4. I reduced my credit card limit.
A bad financial habit I’ve always struggled with is viewing credit cards as an extension of my income. In fact, like 40% of Millenials, my biggest source of personal debt is credit cards as opposed to student loans. In the past, I used credit cards for any large purchases I couldn’t necessarily afford and to fund an overall lifestyle beyond my means. Because I was able to cut down on unnecessary spending during quarantine, I have been able to pay down half of my total debt. To deter myself from using credit cards, I reduce my credit card limit periodically as I make debt repayments so that I’m not able to spend more. Although I may be missing out on an opportunity to improve my credit score by not keeping a wide gap between my total credit available and amount owed (a credit scoring factor called credit utilization), this strategy of reducing my limit has ultimately helped me get — and stay — out of debt.
5. I’m building my financial literacy in my spare time.

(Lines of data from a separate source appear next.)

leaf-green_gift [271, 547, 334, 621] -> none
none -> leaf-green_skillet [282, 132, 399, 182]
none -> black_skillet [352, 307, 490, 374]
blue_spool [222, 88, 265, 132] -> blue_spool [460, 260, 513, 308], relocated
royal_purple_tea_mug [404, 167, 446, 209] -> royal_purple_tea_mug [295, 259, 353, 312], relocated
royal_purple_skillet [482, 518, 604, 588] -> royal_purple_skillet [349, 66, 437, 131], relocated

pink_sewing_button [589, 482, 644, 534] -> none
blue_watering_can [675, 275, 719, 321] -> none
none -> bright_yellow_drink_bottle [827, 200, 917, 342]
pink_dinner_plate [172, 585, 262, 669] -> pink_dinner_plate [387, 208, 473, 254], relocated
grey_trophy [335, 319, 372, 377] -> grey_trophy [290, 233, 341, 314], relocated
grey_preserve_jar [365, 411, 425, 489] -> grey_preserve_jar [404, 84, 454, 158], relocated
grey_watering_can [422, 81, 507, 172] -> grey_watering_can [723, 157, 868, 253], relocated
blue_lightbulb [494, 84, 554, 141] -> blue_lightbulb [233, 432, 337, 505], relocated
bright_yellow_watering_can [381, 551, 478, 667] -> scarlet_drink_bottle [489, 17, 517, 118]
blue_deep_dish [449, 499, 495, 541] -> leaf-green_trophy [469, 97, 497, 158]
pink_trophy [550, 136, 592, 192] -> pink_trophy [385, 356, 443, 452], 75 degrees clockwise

I have been using the extra time I have available due to quarantining to learn more about finances and good financial planning. I intentionally set a few hours aside every week to read, listen, and watch a wide array of content about money in order to improve my overall financial literacy. A few favorites are Making it Work by the Financial Diet and So Money with Farnoush Torabi. Each week I also try to implement one new positive financial change in my life. I have tried many different habits such as tracking all of my expenses, challenging myself not to order food for an entire week, and checking my credit score for the first time. Taking my financial learning and putting it into practice is an important aspect of building financial literacy for me and was not something I ever did before the quarantine.

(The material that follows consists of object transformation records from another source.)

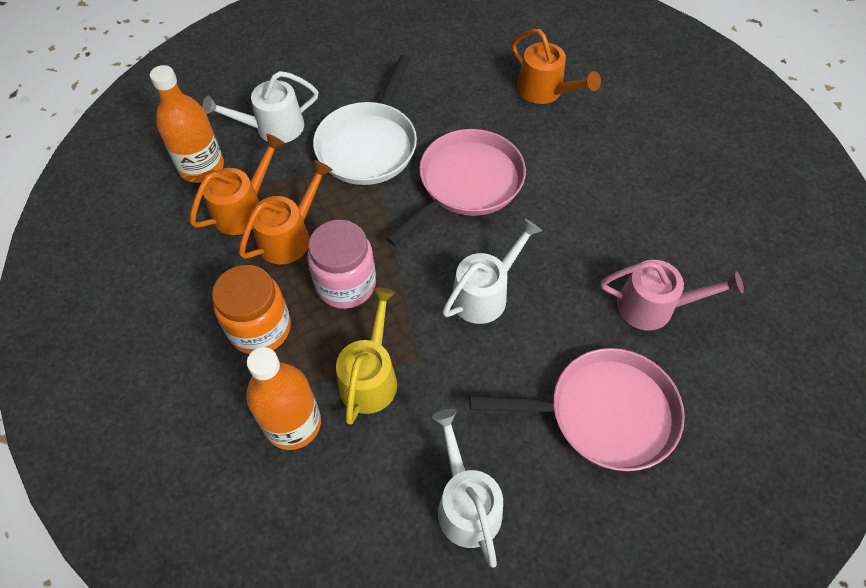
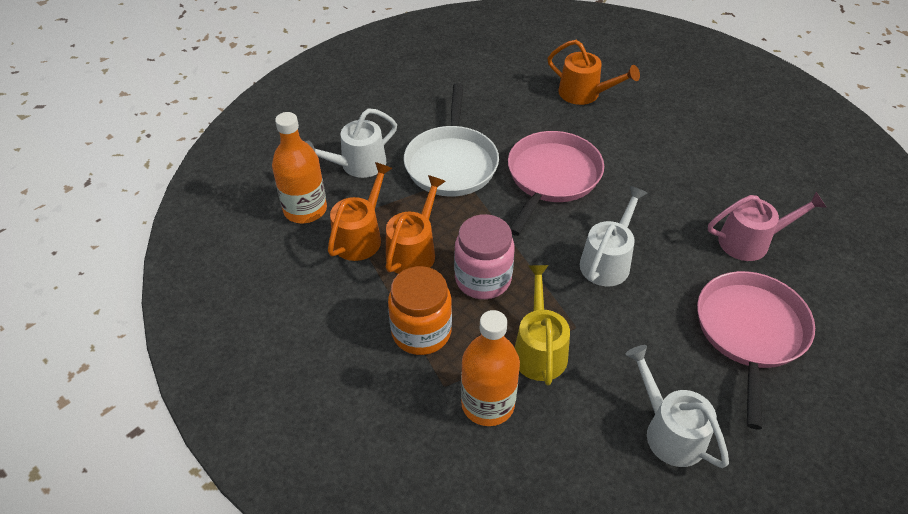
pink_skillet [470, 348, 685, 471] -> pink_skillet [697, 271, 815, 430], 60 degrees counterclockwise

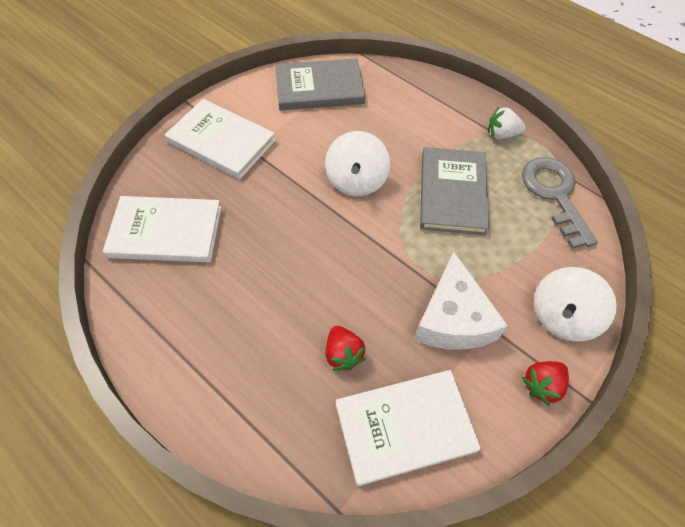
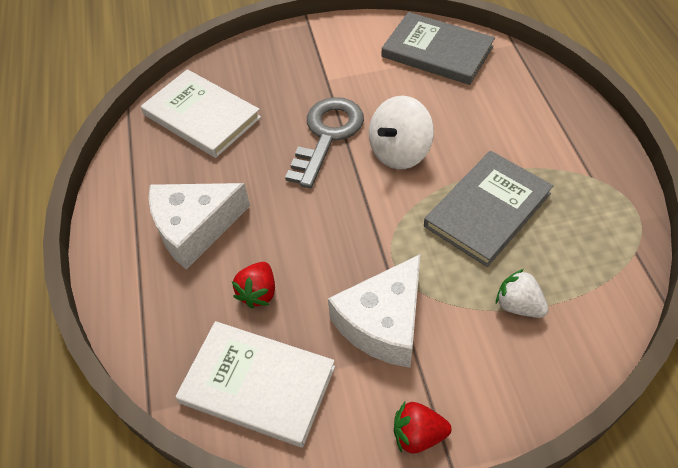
pure_white_hardcover [165, 99, 276, 179] -> none
pure_white_toy_top [534, 267, 617, 342] -> none
none -> pure_white_cheese [149, 183, 250, 270]
pure_white_toy_strawberry [488, 107, 525, 139] -> pure_white_toy_strawberry [496, 269, 548, 318], relocated
grey_latchkey [522, 157, 598, 249] -> grey_latchkey [285, 97, 364, 189], relocated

The biggest financial lesson that I have learned due to COVID – 19 and quarantining is that it doesn’t matter who you are or how immune you think you might be, an emergency can strike at any time and you have to be prepared. The importance of financial planning cannot be overstated and thinking you have time to get your finances in order does not delay the inevitable but instead worsen your situation when the inevitable happens. Although it took a global pandemic for me to learn this seemingly easy lesson, my financial life has been forever changed for the better.